北京五輪外交的ボイコットについて

 北京五輪について英米豪が外交ボイコット、政治首脳を参加させない方針だそうで、日本がどうすべきか議論されている。 
 中国にさまざまな人権問題がある。だからその国で行われる五輪は、政治的にはボイコットして非難の意思を表す。いいことだから日本もやればいい、と、単純に行かないのは、国際政治の場では、日本人とドイツは、未だに国連の敵国条項に縛られているからだ。
 敵国というのは、単に、第二次大戦の戦勝国、敗戦国というだけでなく、背景に日本とドイツは人道上いやしがたい罪を犯したという認識がある。そういう敵国条項に縛られている日本が「中国は人権問題が・・・」とか言っても、「どの口が言うとんねん」ということになる。
 中国は第二次大戦の戦勝国である。米中が国際社会で対立している場合、敵国条項があるので対応が難しい。「当然、日本もボイコットすべきだ」という態度をとっているのは高市早苗などの極右だが、極右がそれをできるのは、そもそも彼らは戦後の国際社会の価値観そのものを否定しているからだ。敵国条項なんて関係ねえ、第二次大戦は侵略じゃねえ、日本は人道上の罪なんて犯してねえ、という連中が、中国の人権問題を非難するのは(笑)、極右が人権問題を云々すること自体がお笑い草なので、国際社会ではそれは一つの意味しか持たない。「極右ですね」というだけ。
 日本が中国を非難できるとしたら、「あなたたち戦勝国は、わたしたちが人道上の罪を犯したからこそ、私たちを敵国と扱っているんでしょう。その同じ人道上の過ちを、あなたたちが犯してもいいのですか」という論法しかない。これは、英米豪のような戦勝国とは、国際社会では別の態度をとらざるえない。

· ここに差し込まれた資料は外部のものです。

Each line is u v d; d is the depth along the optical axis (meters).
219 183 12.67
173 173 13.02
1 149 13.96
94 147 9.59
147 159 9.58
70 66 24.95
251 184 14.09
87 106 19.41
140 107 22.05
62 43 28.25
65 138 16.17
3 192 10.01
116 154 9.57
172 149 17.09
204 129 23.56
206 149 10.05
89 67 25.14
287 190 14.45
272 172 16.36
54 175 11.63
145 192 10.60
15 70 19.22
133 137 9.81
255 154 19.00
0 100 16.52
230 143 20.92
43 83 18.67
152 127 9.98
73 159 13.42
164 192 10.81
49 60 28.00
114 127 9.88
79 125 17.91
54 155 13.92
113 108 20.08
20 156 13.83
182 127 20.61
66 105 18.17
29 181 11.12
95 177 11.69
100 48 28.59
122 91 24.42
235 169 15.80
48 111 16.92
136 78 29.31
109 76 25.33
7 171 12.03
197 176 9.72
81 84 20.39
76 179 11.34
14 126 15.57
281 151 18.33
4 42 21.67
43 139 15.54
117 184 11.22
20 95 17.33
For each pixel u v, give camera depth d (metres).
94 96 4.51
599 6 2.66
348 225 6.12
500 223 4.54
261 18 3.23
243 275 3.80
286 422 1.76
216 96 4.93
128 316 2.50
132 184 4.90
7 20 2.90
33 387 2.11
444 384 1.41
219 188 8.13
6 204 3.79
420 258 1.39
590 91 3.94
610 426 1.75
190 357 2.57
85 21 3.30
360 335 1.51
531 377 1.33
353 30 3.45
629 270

 逆に言えば、敗戦国の立場は、戦勝国と違って、たとえばドイツは米露の媒介役になれる。日本は米中の媒介役になれる。というより、そのスタンス以外に選択肢がない。
 なので、事実上、米国の追随に過ぎなくとも、米中の間に立って仲介の努力をしたというフリだけでもする、っていうのが、正しい外交姿勢というものだろう。